* _SUPPLIED PASSAGE_:
Addressing a press conference today, Tohra alleged that Badal had used the religious occasion to get mileage both from the ruling coalition and the Congress. Both senior Congress leaders Sharad Pawar and Manmohan Singh were invited to the religious function despite their party still justifying the army action in the Golden Temple complex in 1984.

The inaugural function was conducted in the absence of the holy scripture Guru Granth Sahib on the stage and without performing ardas (the holy prayer), thus violating the Sikh tenets on the solemn occasion, Tohra said.

''In fact, Badal attempted to ignore the very essence of Sikhism and its ideology by conducting the function in a so-called 'secular' manner, befitting the establishment of the day,'' he said.

Tohra was particularly critical of Badal for extending the invitation to the Congress, even as the chief minister had recently issued a whip to Akali members of Parliament to support Article 356 on the Bihar issue on the pretext that the party would not support any Congress-sponsored move.

''Badal, by doing this, has demolished the Akalis' long-cherished party programme of imposition of President's rule by the Centre in states through the use of Article 356,'' Tohra said.

The former SGPC chief said that he had appealed to the prime minister not to inaugurate the Khalsa tricentenary on the plea that a head of secular Indian state should not perform any religious function but should ensure only the free observance of the occasion.

* _PROBLEM 1_: Translate this sentence from the news passage about Tohra and Badal into Spanish: "Addressing a press conference today, Tohra alleged that Badal had used the religious occasion to get mileage both from the ruling coalition and the Congress."

Stored data entries

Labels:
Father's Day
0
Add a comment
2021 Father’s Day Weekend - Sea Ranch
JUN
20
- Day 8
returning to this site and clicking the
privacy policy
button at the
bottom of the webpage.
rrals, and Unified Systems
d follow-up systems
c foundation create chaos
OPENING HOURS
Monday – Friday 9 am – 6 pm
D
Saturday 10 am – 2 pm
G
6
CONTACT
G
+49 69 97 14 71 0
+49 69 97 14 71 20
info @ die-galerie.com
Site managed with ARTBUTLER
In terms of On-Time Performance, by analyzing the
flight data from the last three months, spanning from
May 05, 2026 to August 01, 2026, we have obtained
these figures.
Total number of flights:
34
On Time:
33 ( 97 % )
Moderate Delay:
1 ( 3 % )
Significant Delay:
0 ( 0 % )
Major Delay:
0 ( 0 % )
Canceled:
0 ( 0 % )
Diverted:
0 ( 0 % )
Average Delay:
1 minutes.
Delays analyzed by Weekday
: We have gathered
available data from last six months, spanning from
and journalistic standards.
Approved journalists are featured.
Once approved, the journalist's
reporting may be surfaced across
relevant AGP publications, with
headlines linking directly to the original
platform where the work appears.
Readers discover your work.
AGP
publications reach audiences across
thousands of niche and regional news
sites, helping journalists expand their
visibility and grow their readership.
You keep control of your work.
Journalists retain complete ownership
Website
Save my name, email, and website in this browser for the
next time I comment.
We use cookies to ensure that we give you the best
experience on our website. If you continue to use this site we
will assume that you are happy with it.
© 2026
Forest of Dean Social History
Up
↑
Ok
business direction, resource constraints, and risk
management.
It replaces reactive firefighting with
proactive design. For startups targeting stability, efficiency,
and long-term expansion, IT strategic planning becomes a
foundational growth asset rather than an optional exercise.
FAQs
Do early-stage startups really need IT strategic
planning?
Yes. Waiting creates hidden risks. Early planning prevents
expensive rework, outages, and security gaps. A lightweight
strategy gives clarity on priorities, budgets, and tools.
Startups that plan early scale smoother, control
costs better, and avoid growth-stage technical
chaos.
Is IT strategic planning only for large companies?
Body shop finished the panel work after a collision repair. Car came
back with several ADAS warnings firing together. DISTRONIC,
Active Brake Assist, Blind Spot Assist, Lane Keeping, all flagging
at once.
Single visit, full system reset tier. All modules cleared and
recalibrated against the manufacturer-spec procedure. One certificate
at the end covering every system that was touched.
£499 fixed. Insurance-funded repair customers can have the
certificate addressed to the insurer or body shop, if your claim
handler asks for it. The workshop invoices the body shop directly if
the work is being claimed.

* _PROBLEM 2_: Format the lines of the records as a numbered list, beginning with the first line of the records and continuing through the line with "c foundation create chaos". Leave out blank lines.

* _ANSWER SECTION 1_: En una rueda de prensa hoy, Tohra alegó que Badal había utilizado la ocasión religiosa para sacar provecho tanto de la coalición gobernante como del Congreso.

* _ANSWER SECTION 2_:
1. Labels:
2. Father's Day
3. 0
4. Add a comment
5. 2021 Father’s Day Weekend - Sea Ranch
6. JUN
7. 20
8. - Day 8
9. returning to this site and clicking the
10. privacy policy
11. button at the
12. bottom of the webpage.
13. rrals, and Unified Systems
14. d follow-up systems
15. c foundation create chaos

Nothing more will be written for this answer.